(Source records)
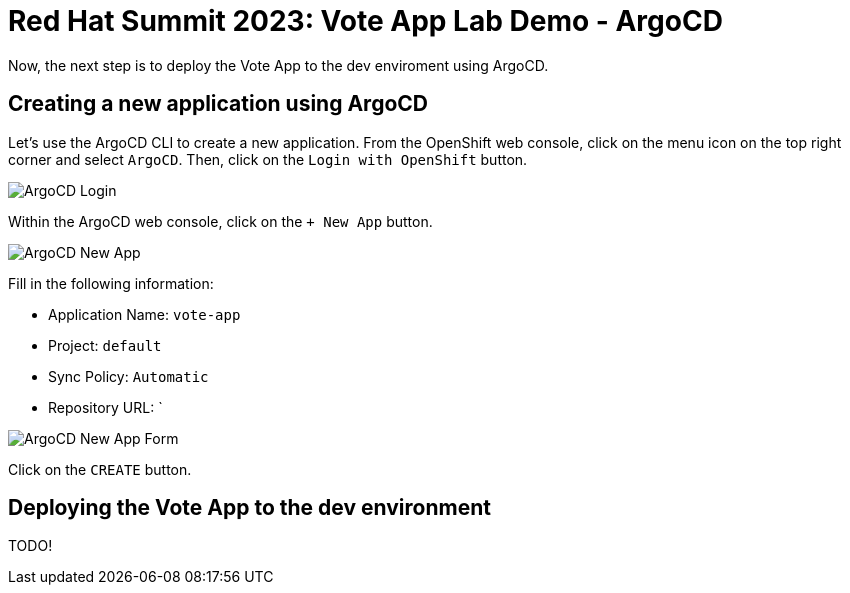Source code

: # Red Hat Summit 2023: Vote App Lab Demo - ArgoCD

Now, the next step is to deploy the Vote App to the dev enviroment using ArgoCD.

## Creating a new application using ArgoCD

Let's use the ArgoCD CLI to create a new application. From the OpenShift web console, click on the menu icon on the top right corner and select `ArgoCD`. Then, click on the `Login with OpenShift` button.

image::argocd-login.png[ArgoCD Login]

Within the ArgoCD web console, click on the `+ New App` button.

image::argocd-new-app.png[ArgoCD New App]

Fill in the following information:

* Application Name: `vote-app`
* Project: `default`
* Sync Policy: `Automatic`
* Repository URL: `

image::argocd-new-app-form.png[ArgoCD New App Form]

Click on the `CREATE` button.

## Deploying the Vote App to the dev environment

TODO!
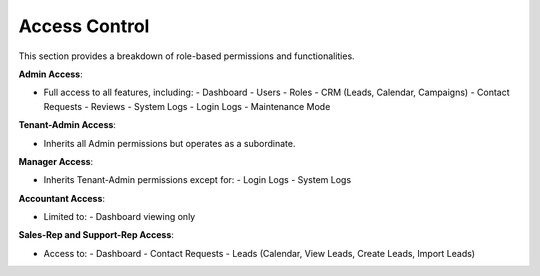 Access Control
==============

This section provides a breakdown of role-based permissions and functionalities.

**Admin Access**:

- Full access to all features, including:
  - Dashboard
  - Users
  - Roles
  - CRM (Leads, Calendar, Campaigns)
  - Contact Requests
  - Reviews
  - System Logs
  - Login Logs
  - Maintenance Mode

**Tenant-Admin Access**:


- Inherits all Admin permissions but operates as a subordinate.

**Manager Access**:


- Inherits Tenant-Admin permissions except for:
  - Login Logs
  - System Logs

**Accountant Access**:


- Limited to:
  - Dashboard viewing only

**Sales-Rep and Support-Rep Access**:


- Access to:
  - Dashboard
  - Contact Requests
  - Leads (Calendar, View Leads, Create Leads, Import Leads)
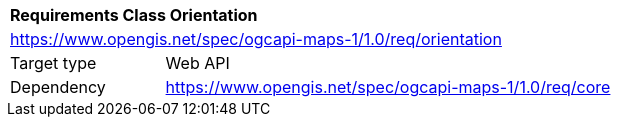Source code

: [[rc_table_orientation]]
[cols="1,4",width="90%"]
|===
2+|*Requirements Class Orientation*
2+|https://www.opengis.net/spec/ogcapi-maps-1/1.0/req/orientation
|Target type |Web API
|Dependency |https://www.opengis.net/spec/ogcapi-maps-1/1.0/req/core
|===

Instruction
Output exactly the lines above that lie between the line with "image::argocd-new-app-form.png[ArgoCD New App" and the line with "- Maintenance Mode", those two lines included, and no pictures.

Task response
image::argocd-new-app-form.png[ArgoCD New App Form]

Click on the `CREATE` button.

## Deploying the Vote App to the dev environment

TODO!
 Access Control
==============

This section provides a breakdown of role-based permissions and functionalities.

**Admin Access**:

- Full access to all features, including:
  - Dashboard
  - Users
  - Roles
  - CRM (Leads, Calendar, Campaigns)
  - Contact Requests
  - Reviews
  - System Logs
  - Login Logs
  - Maintenance Mode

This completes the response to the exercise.